* YOUR OBJECTIVE
Each line of the listing where "csak" appears should be reported.

* DATA LISTING
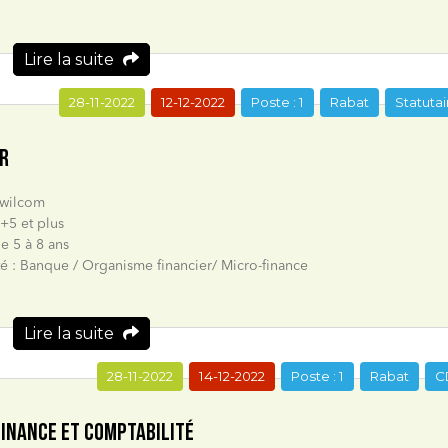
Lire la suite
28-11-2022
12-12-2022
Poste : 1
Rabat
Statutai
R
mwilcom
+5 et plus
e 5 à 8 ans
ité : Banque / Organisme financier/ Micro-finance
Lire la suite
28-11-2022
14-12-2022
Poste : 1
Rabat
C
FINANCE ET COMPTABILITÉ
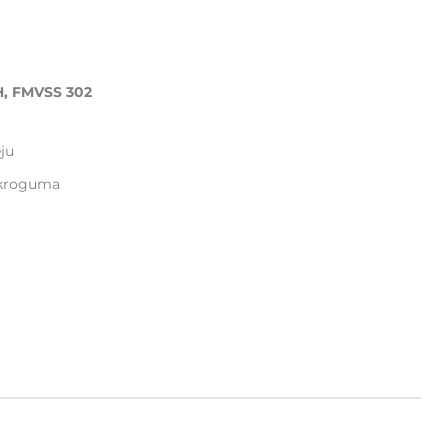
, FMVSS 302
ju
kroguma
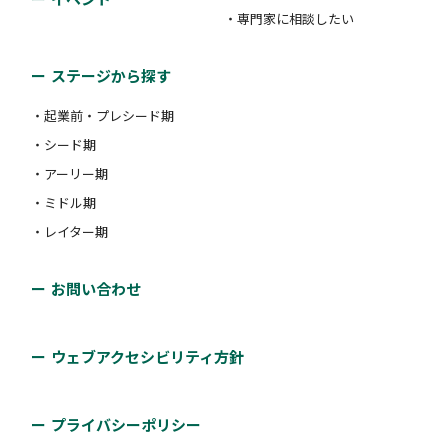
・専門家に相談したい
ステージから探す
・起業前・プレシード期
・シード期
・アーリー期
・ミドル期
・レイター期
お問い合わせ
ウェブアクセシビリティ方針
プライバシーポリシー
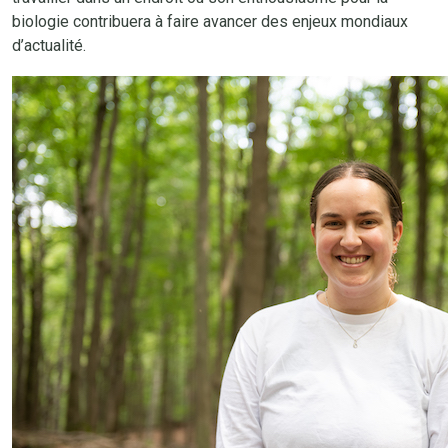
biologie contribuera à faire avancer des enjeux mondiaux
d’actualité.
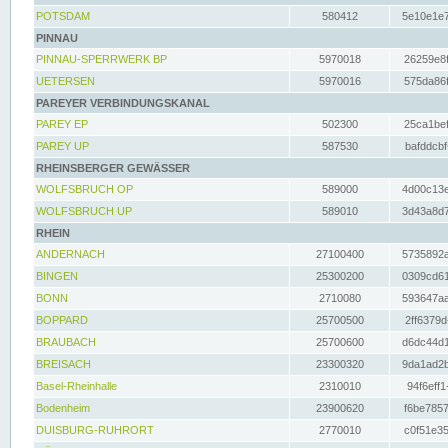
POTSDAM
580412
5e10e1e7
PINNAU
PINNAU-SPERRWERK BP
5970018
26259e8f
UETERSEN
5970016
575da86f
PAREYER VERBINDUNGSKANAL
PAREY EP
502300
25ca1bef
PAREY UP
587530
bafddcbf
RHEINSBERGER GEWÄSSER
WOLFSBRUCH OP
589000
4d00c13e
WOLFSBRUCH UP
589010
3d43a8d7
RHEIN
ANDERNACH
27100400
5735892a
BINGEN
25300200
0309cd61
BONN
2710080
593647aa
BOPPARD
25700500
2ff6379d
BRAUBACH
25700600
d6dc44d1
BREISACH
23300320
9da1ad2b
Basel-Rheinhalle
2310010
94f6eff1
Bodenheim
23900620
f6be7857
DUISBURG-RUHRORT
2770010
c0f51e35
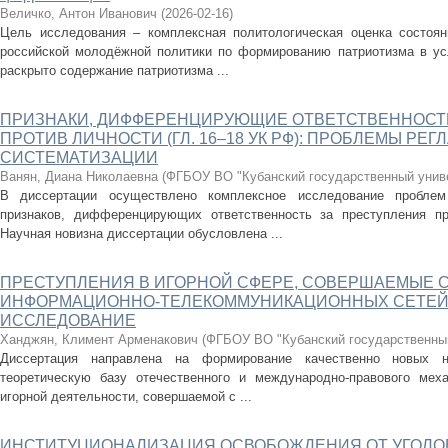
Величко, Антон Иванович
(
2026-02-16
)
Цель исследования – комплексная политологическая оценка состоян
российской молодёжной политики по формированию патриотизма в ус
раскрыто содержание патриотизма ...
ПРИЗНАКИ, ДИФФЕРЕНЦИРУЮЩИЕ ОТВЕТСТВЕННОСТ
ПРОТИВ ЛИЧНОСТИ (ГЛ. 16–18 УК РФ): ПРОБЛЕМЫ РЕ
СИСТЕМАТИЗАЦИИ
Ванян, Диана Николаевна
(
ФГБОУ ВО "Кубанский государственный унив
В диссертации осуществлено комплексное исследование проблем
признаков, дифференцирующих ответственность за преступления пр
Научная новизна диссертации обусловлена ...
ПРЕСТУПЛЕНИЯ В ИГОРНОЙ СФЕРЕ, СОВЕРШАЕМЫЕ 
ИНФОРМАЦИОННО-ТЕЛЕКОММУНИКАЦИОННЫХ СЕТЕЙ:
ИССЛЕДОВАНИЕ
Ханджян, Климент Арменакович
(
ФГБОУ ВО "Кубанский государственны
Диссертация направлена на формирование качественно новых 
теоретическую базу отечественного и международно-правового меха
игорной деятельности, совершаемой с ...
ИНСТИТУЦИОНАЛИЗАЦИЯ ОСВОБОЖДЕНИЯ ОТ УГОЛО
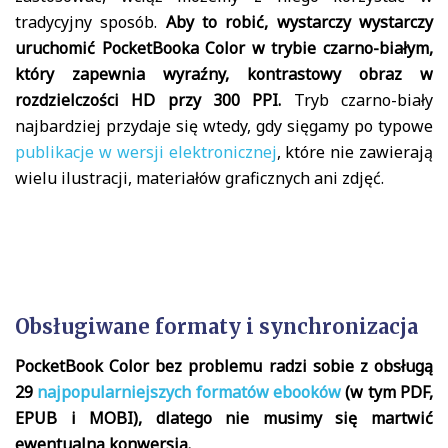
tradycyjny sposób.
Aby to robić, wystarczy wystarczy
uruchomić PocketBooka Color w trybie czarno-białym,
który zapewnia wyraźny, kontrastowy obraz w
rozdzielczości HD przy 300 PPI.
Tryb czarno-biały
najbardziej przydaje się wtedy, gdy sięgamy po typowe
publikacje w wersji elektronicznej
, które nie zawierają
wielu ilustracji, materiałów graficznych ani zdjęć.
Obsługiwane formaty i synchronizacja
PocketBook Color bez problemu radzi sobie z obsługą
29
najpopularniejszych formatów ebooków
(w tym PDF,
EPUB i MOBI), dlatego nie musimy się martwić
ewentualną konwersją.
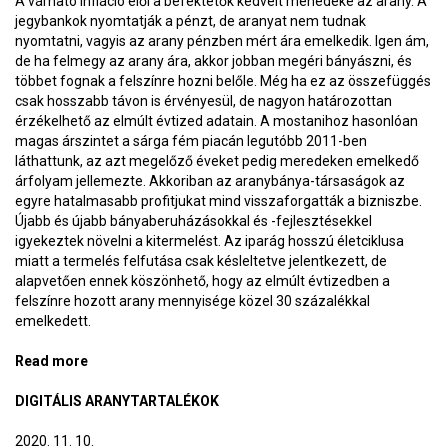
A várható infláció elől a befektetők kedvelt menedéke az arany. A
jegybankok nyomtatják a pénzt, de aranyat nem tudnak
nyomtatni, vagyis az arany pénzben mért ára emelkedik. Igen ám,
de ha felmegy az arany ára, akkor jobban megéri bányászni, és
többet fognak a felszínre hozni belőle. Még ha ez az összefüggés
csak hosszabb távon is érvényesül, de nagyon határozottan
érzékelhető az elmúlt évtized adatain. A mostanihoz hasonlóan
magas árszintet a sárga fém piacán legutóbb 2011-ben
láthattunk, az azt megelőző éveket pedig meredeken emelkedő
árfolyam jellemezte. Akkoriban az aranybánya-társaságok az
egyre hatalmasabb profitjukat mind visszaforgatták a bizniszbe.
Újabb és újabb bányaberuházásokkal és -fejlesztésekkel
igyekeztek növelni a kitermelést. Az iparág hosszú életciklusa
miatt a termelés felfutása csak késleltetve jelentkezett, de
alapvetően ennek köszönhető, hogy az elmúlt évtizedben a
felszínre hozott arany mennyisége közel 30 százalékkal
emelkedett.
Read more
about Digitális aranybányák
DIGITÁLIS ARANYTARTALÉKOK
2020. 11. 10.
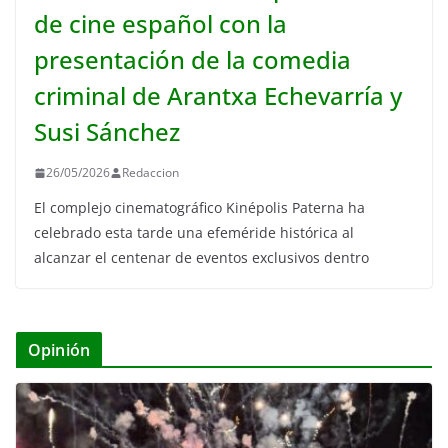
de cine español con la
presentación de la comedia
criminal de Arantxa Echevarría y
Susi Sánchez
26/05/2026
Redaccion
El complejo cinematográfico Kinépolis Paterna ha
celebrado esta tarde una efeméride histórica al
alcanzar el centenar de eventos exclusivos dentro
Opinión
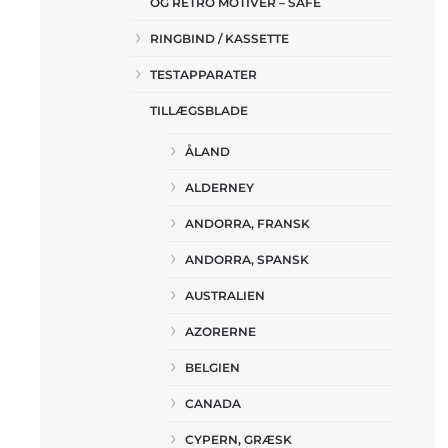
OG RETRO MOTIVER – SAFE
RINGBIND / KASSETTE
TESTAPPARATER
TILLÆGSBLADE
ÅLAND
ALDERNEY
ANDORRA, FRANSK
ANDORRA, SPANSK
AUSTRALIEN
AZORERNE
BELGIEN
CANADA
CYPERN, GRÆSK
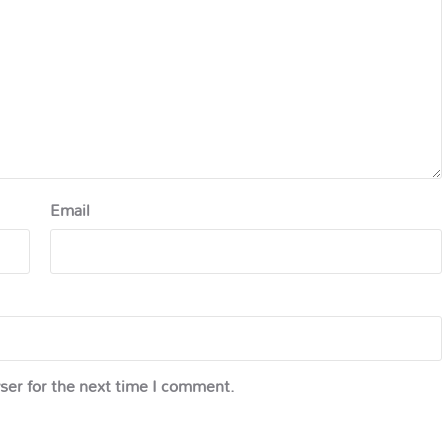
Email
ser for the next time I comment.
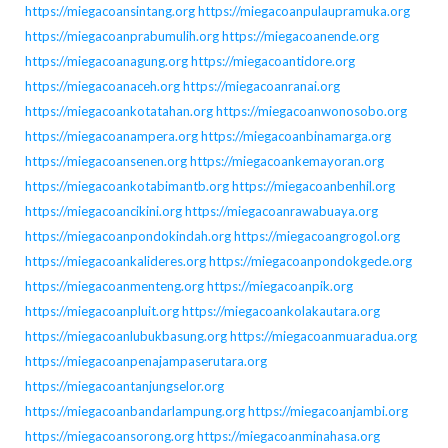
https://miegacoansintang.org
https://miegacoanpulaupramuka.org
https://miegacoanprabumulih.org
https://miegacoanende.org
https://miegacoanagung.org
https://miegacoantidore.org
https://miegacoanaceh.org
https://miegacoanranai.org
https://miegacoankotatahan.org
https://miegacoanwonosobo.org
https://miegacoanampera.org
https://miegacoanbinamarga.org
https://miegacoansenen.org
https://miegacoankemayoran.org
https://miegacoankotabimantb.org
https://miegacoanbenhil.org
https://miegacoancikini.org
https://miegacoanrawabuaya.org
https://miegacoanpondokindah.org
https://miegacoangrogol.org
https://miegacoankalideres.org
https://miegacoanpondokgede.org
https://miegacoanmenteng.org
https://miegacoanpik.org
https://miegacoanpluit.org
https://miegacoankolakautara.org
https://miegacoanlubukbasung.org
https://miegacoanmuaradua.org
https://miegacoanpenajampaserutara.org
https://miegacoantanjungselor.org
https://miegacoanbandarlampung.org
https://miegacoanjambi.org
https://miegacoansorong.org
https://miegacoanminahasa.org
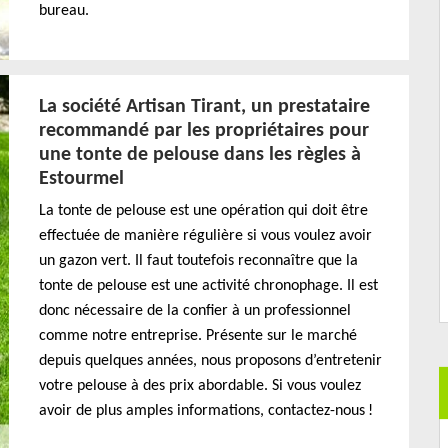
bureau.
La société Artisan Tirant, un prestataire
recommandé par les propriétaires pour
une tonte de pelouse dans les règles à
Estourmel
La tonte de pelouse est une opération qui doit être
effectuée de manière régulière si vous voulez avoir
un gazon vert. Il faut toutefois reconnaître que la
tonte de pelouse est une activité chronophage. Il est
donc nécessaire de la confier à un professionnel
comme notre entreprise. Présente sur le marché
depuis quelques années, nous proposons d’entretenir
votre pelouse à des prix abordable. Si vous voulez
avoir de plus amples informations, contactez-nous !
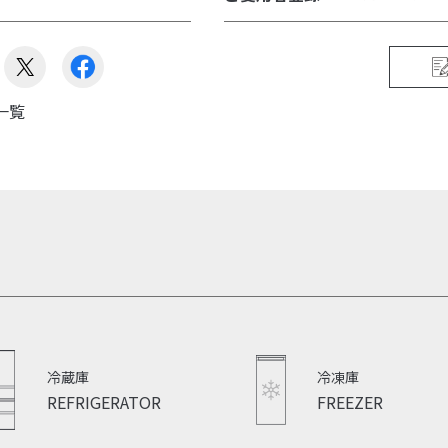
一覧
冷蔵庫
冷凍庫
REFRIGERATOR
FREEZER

* REPLY
csak hosszabb távon is érvényesül, de nagyon határozottan
miatt a termelés felfutása csak késleltetve jelentkezett, de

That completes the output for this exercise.